I go back to this quote a lot, but I think its important to remember everytime we have this larger debate over privacy versus security. Bruce Schneier, author of Beyond Fear: Thinking Sensibly About Security in an Uncertain World, sums up the false choice perfectly:"If you set up the false dichotomy, of course people will choose security over privacy -- especially if you scare them first. But it's still a false dichotomy. There is no security without privacy. And liberty requires both security and privacy. The famous quote attributed to Benjamin Franklin reads: "Those who would give up essential liberty to purchase a little temporary safety, deserve neither liberty nor safety." It's also true that those who would give up privacy for security are likely to end up with neither.”

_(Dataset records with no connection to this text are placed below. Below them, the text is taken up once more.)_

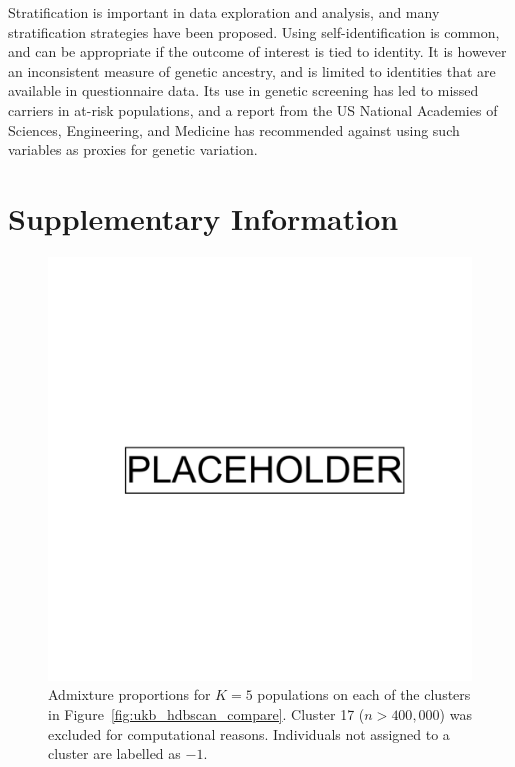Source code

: Stratification is important in data exploration and analysis, and many stratification strategies have been proposed. Using self-identification is common, and can be appropriate if the outcome of interest is tied to identity. It is however an inconsistent measure of genetic ancestry, and is limited to identities that are available in questionnaire data. Its use in genetic screening has led to missed carriers in at-risk populations\citep{kaseniit_genetic_2020}, and a report from the US National Academies of Sciences, Engineering, and Medicine has recommended against using such variables as proxies for genetic variation\citep{committee_2023}. 


\clearpage

\section{Supplementary Information}

\begin{figure}[ht]
  \centering
    \includegraphics[width=0.8\linewidth]{placeholder.png}
    \caption[Admixture proportions for 5 populations]{Admixture proportions for $K=5$ populations on each of the clusters in Figure~\ref{fig:ukb_hdbscan_compare}. Cluster 17 ($n>400,000$) was excluded for computational reasons. Individuals not assigned to a cluster are labelled as $-1$.}
  \label{fig:supp_ukb_admix}
\end{figure}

I would also point you to Dr. Amster, a professor of peace studies at Prescott College and the executive director of the Peace & Justice Studies Association:
And then there are the obvious matters of privacy and dignity. One need not be a constitutional scholar or privacy-rights advocate to appreciate the implications of conducting such invasive de facto "strip searches" on a widespread scale. ...The New York Times further noted that "others say that the technology is no security panacea, and that its use should be carefully controlled because of the risks to privacy, including the potential for its ghostly naked images to show up on the Internet." Indeed, as Baltimore Sun columnist Susan Reimer intoned:
"They say these full-body screening images - in which I am pretty sure we are naked - are immediately erased, but I don't believe them for a minute. Either somebody is keeping them on the hard drive to protect himself in case some terrorist gets by on his watch, or some enterprising guy is going to be selling Britney Spears' body scan to TMZ for a hundred thousand bucks. I mean this is America, land of the irrepressible entrepreneurial spirit."

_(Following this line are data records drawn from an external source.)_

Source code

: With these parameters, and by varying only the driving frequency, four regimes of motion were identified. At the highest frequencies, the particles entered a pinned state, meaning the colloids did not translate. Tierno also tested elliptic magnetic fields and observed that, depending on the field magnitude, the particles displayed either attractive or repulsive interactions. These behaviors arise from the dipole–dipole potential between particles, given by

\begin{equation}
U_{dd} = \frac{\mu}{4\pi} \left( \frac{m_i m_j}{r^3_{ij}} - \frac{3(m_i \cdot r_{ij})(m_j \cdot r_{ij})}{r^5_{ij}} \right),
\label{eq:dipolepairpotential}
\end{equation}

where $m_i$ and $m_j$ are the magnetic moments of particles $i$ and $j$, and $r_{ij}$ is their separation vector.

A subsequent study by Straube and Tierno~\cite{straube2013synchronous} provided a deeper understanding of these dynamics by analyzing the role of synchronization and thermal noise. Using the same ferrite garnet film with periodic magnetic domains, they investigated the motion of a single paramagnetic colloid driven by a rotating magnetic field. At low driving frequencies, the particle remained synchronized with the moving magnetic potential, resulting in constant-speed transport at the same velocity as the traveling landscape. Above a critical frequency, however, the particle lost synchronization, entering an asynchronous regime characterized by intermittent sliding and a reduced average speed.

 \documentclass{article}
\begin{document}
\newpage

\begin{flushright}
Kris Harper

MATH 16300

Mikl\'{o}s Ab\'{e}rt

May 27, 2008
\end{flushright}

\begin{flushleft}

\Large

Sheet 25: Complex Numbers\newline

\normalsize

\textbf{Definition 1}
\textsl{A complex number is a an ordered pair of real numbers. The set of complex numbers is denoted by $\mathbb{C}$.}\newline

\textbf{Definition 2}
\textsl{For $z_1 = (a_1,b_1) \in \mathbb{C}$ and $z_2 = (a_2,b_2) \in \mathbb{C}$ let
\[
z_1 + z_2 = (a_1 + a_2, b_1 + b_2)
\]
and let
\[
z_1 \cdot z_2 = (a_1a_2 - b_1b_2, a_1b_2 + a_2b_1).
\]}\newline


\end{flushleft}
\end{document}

Absent clear and enforceable limitations, it seems likely that such scenarios will ensue....Despite being known as a fairly Puritanical people in many respects - at least in terms of what constitutes "public decency" and the like - it seems that Americans perhaps are more permissive in their sense of decorum than we have been led to believe. Is it still voyeurism when the subject willingly desires to be watched? Must security and privacy exist in tension, or can they be fruitfully reconciled? Is constant surveillance becoming the baseline of our lives, and if so, who is watching the watchers? With the proliferation of public cameras, digital recorders, webcams, cellphone cameras and, now, terahertz scanners, we will be confronted with the implications of these technologies for the foreseeable future. The fact that our collective fears seem to be the leading edge of the debate doesn't bode particularly well for reasoned decision-making and the eventual utilization of new technologies for emancipation rather than subjugation.
And in the End …
The matter of full-body scanners presents a critical cultural referendum on basic questions of freedom and autonomy. The circumstances under which the issue is being presented - a climate of fear instilled by a well-hyped reminder of the shared trauma of 9/11 - make it almost impossible to have confidence in a sound and sober resolution. Moreover, the primary players behind the use of these technologies are imbricated within the workings of a growing military-industrial complex that continues to pervade more aspects of our lives. This watershed moment in the public dialogue about security and privacy is framed by an increasing militarization of everyday life in America, as indicated by a recollection of the loci in which companies like Rapiscan operate - namely, "at airports, government and corporate buildings, correctional and prison facilities, postal facilities, military zones, sea ports and border crossings." This list could easily expand to include schools, hospitals, malls, arenas, banks, stores, and more. Now is the moment to rein it in while we still have a window of self-determination in which to do so.